O Bitcoin não conseguiu quebrar a resistência exata que todos estavam observando. ADX em 30,7 com índice direcional de baixa confirma uma tendência de baixa ativa com impulso real. As saídas de ETF acumuladas no ano ainda são negativas. O Citi rebaixou sua previsão de Bitcoin de 12 meses para US$ 82.000, com um cenário de baixa em US$ 53.000. A meta de Fibonacci abaixo do preço atual de US$ 57.735 ainda é o ímã técnico mais visível no gráfico.
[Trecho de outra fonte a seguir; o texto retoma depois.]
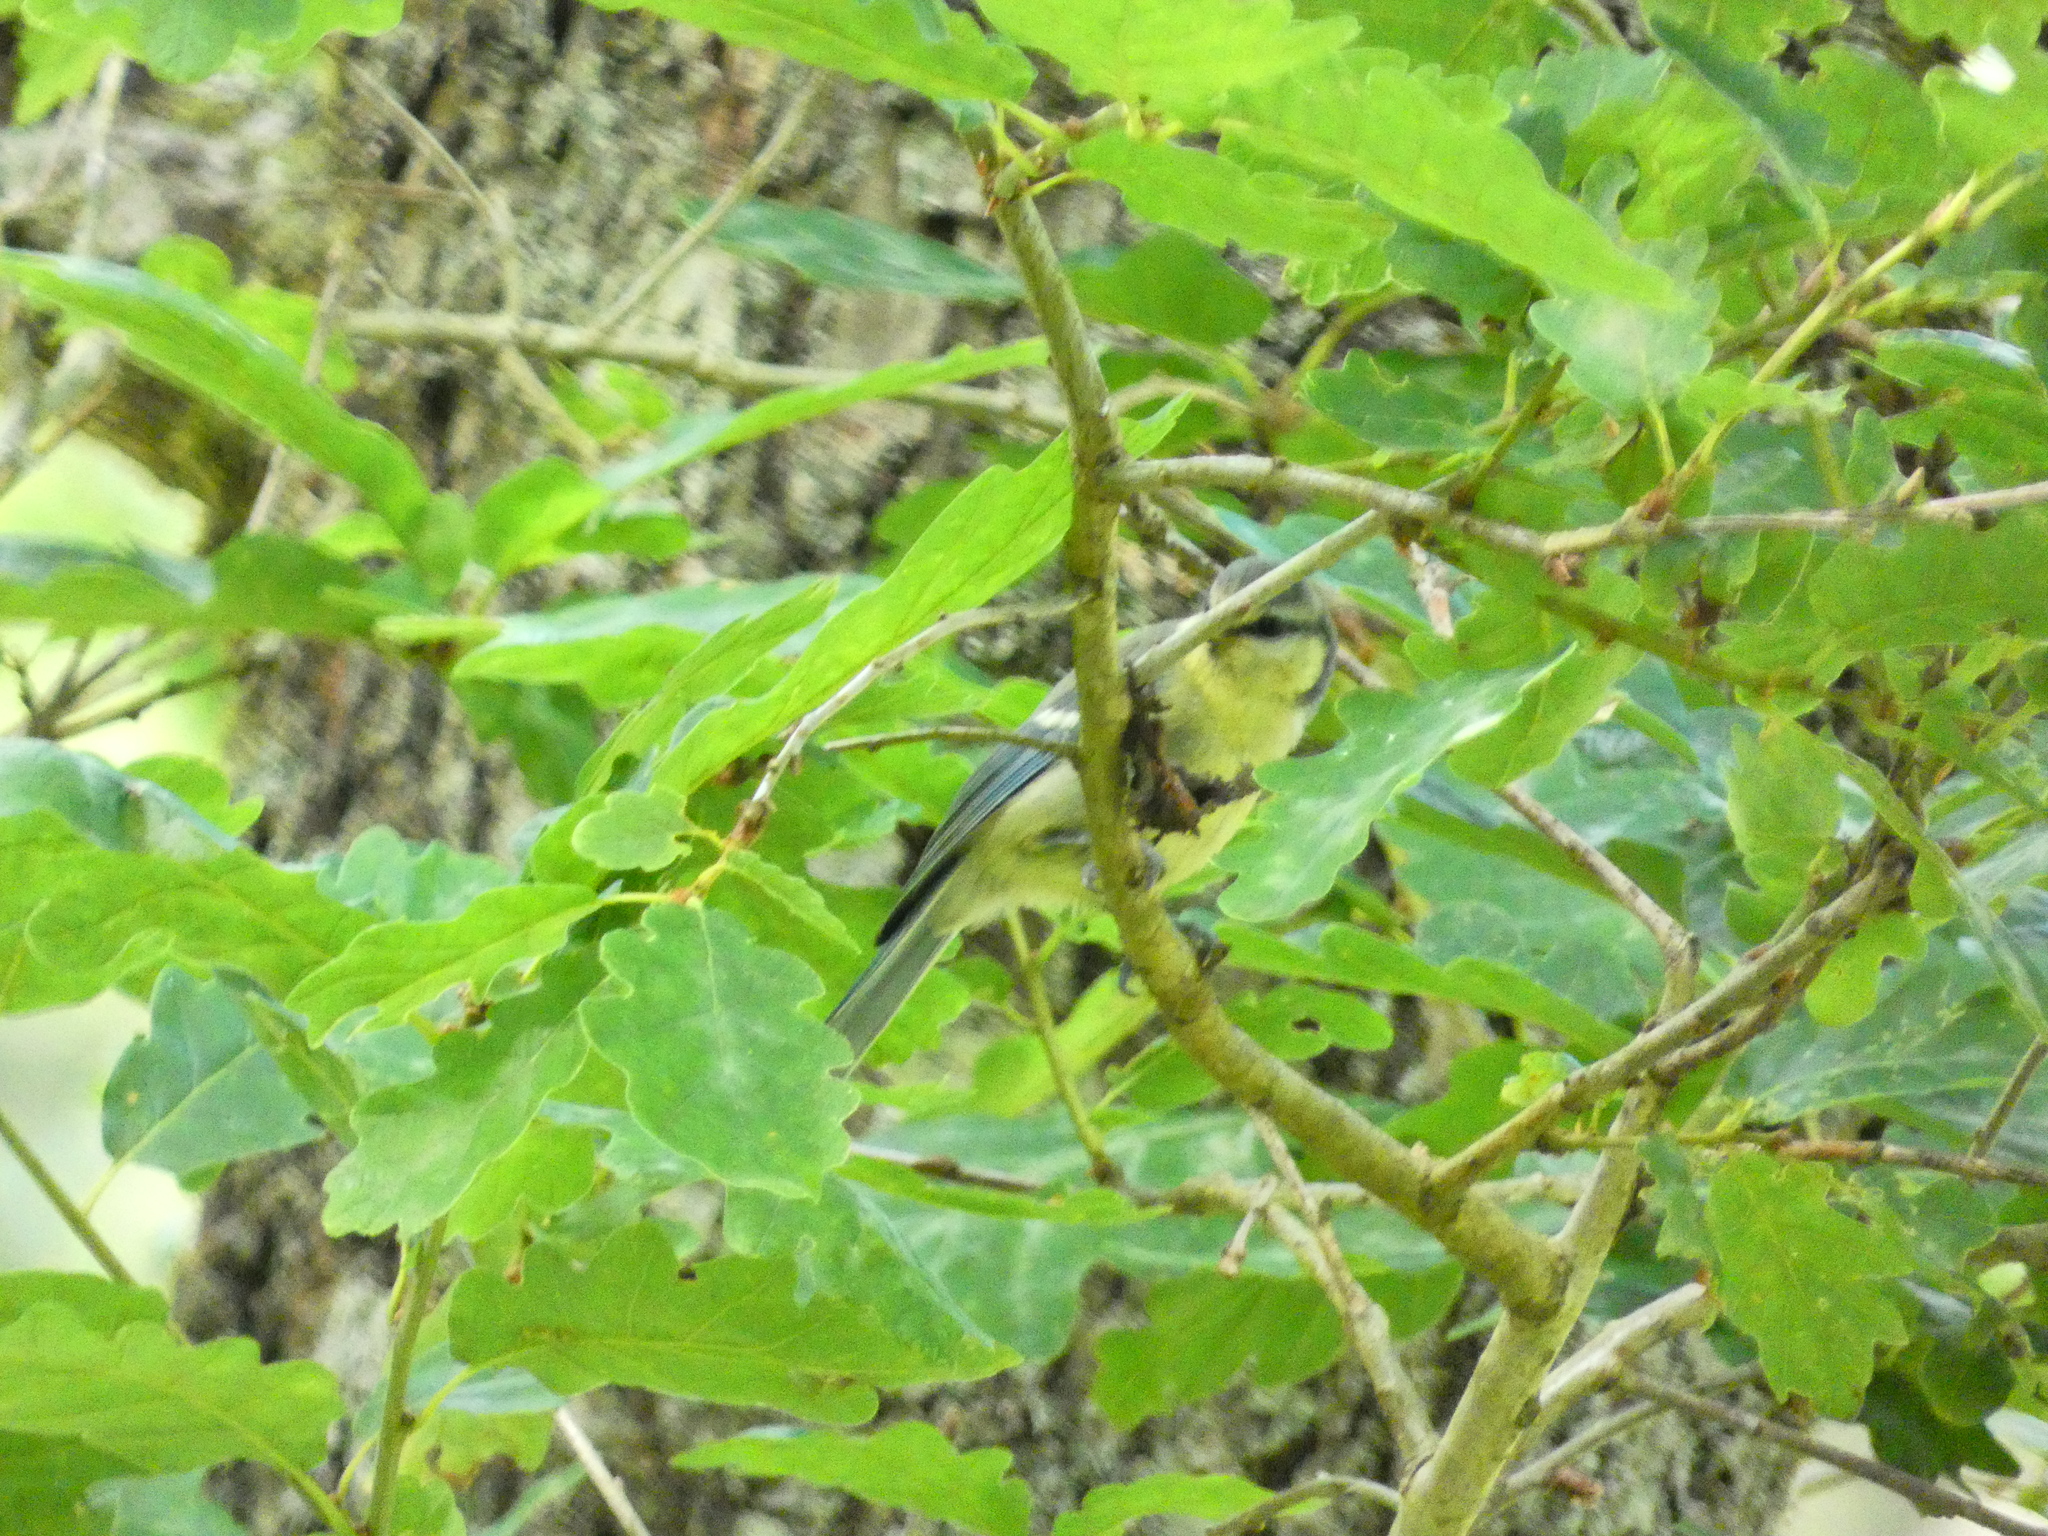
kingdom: Animalia
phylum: Chordata
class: Aves
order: Passeriformes
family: Paridae
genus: Cyanistes
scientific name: Cyanistes caeruleus
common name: Eurasian blue tit
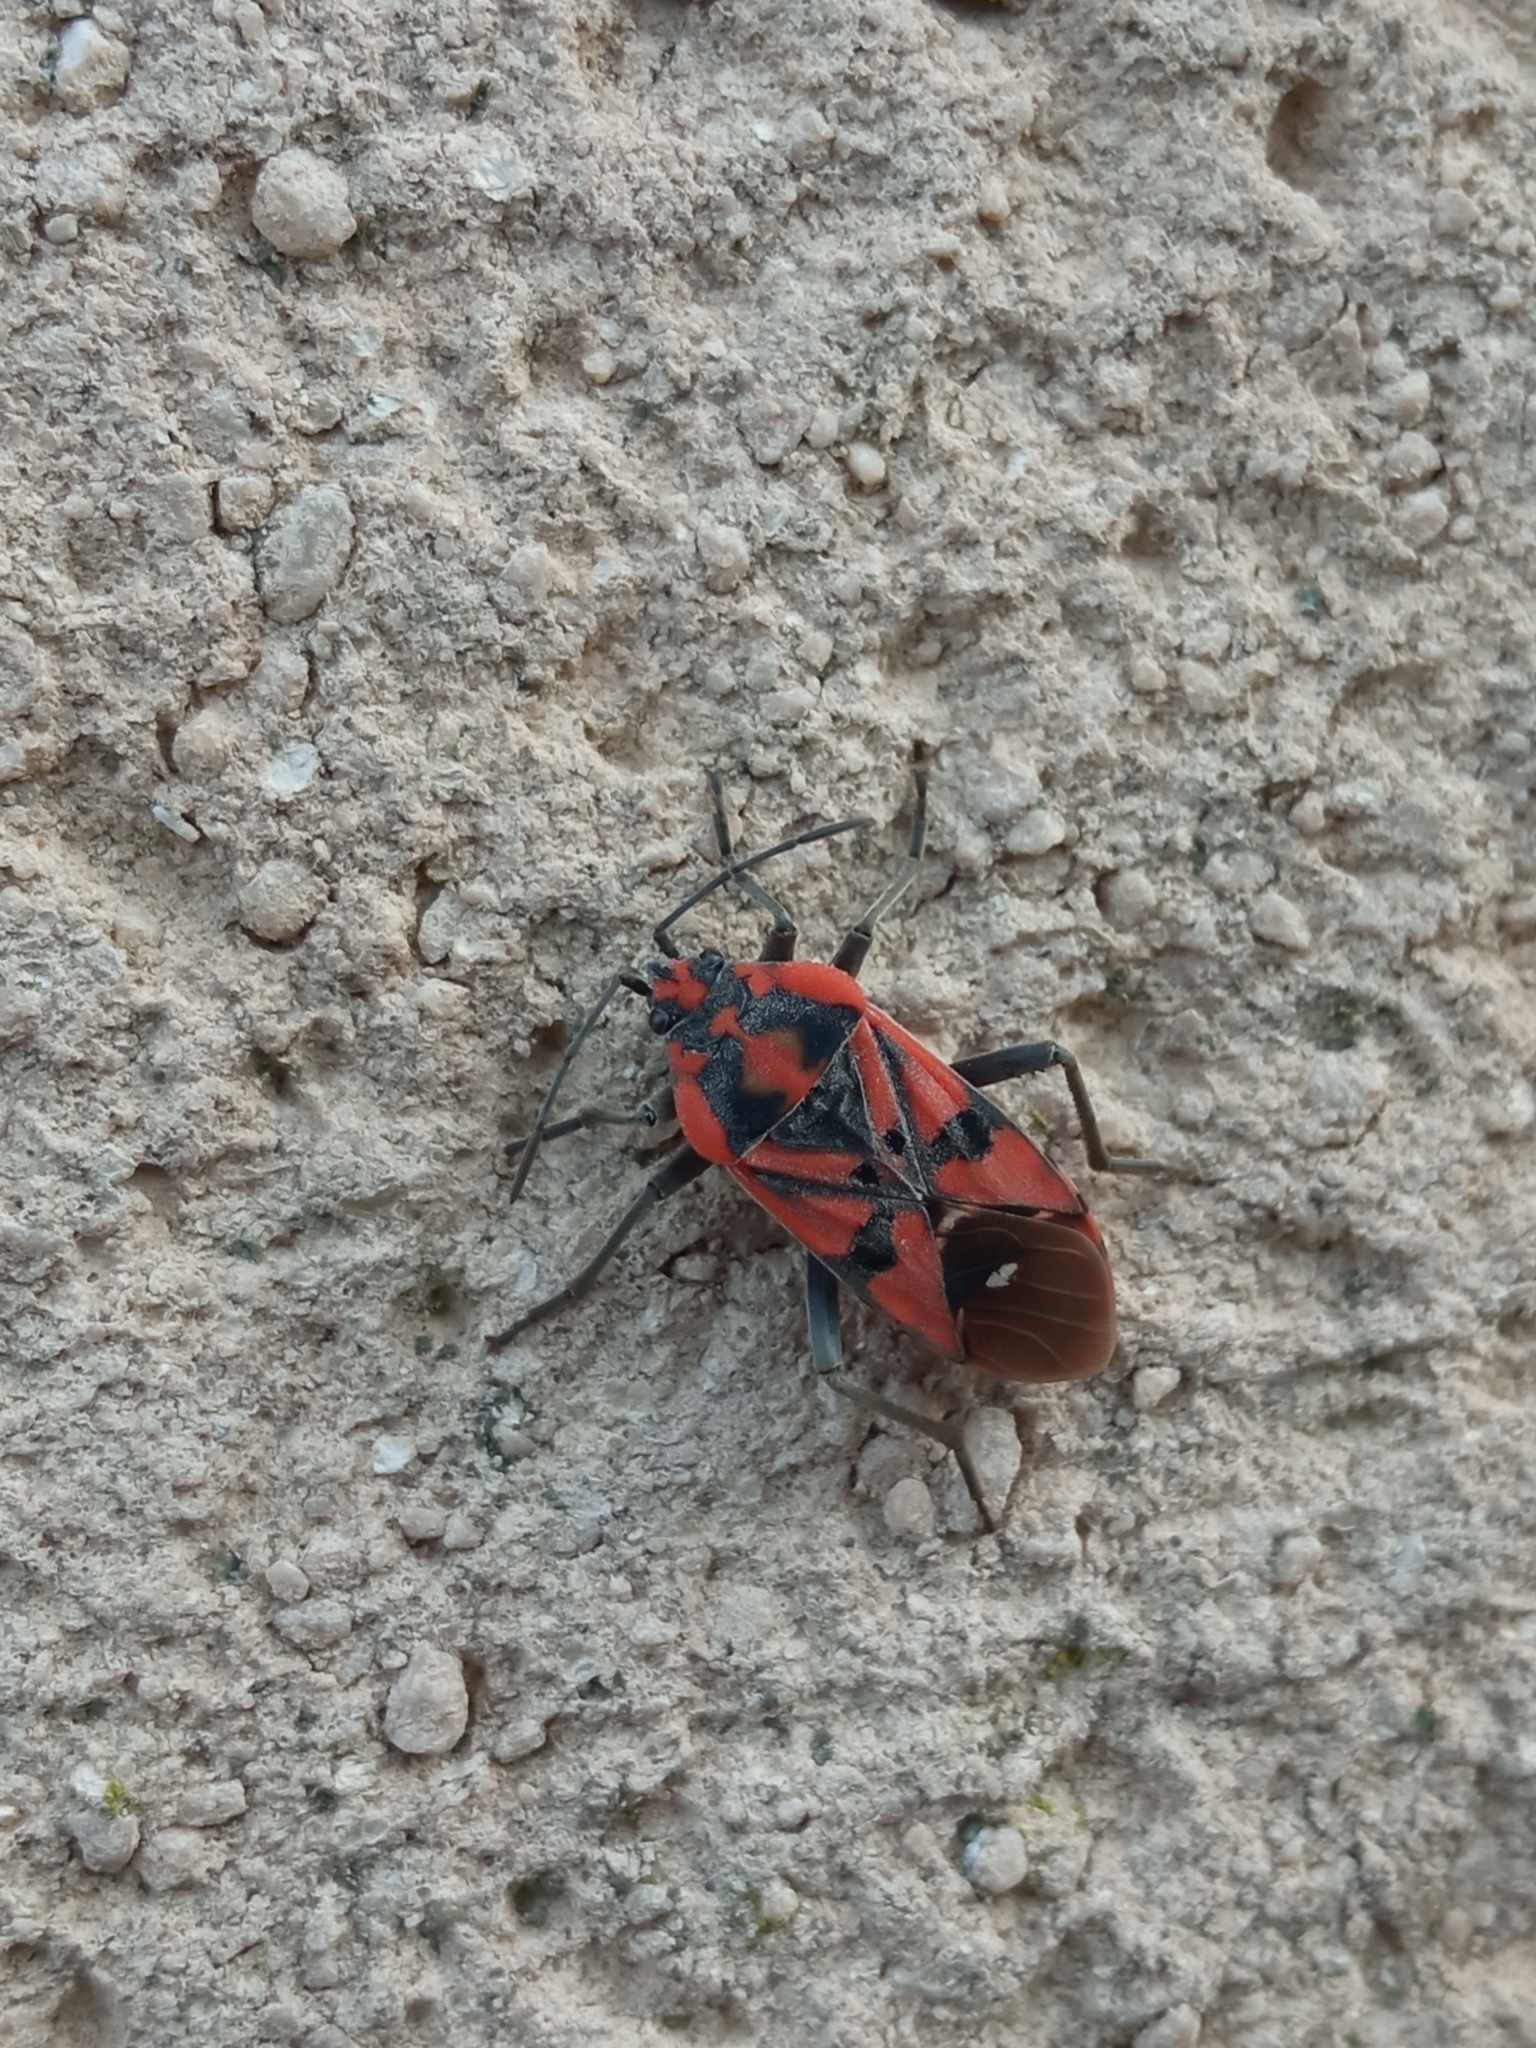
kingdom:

O mercado de previsões da Myriad – onde o dinheiro, e não as opiniões, fala – diz 72,3% de chance de US$ 55 mil primeiro.

Preço Ethereum: A cruz da morte que ninguém queria

Ethereum está sendo negociado a US$ 1.729,7, queda de 3,06% em relação à abertura semanal de US$ 1.784. Esse número é bastante doloroso. Mas a grande história não é a vela semanal – é o que aconteceu no gráfico semanal nos bastidores.

Ethereum acaba de confirmar uma cruz da morte semanal. A média móvel exponencial de 50 semanas ultrapassou a EMA de 200 semanas pela primeira vez em anos. Os próximos dias/semanas serão fundamentais para definir posições para negociações de longo prazo caso o cruzamento se estenda e não seja invalidado.

Em prazos mais curtos, os cruzamentos mortais acontecem regularmente e podem ser revertidos rapidamente. No gráfico semanal, representam meses de deterioração estrutural e tendem a definir fases inteiras do mercado, em vez de movimentos únicos.

O gráfico diário do Ethereum está em uma cruz mortal desde novembro de 2025, quando o ETH atingiu um pico perto de US$ 4.100 antes de iniciar seu declínio prolongado. Essa estrutura de baixa diária agora se propagou para o quadro semanal – uma confirmação de um período de tempo mais longo de que a tendência de baixa não é um pontinho.

Os traders da Myriad parecem tão pessimistas em relação ao ETH quanto ao BTC, da mesma forma, prevendo uma chance de 72% do Ethereum atingir US$ 1.500 antes de US$ 3.000. Estas probabilidades mudaram em maio – antes disso, o mercado estava mais próximo de 50-50 entre os dois resultados. A diferença entre as opções está agora no seu maior nível desde junho, sugerindo que a convicção se moveu firmemente para o campo baixista entre os traders que colocam dinheiro real em risco.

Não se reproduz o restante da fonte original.